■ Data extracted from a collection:
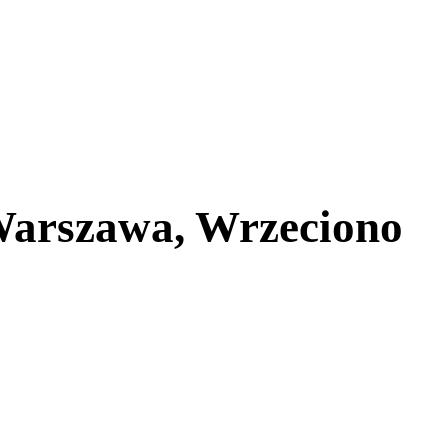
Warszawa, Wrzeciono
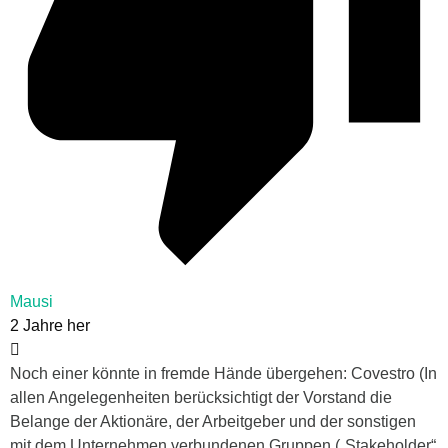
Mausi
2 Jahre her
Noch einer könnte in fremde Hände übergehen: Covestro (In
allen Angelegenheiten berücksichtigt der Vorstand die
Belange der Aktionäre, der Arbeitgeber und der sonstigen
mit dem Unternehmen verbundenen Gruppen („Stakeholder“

==

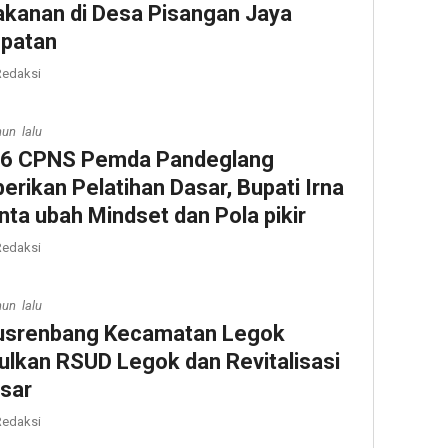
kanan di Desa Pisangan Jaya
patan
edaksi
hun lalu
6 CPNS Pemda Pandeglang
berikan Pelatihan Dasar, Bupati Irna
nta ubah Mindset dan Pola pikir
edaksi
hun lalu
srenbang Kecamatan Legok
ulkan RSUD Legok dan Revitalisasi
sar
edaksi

■ Work task: Reproduce the records above exactly, but only from the line with "Warszawa, Wrzeciono" up to and including the line with "mit dem Unternehmen". Leave the pictures out.

■ Response area:
Warszawa, Wrzeciono
Mausi
2 Jahre her
Noch einer könnte in fremde Hände übergehen: Covestro (In
allen Angelegenheiten berücksichtigt der Vorstand die
Belange der Aktionäre, der Arbeitgeber und der sonstigen
mit dem Unternehmen verbundenen Gruppen („Stakeholder“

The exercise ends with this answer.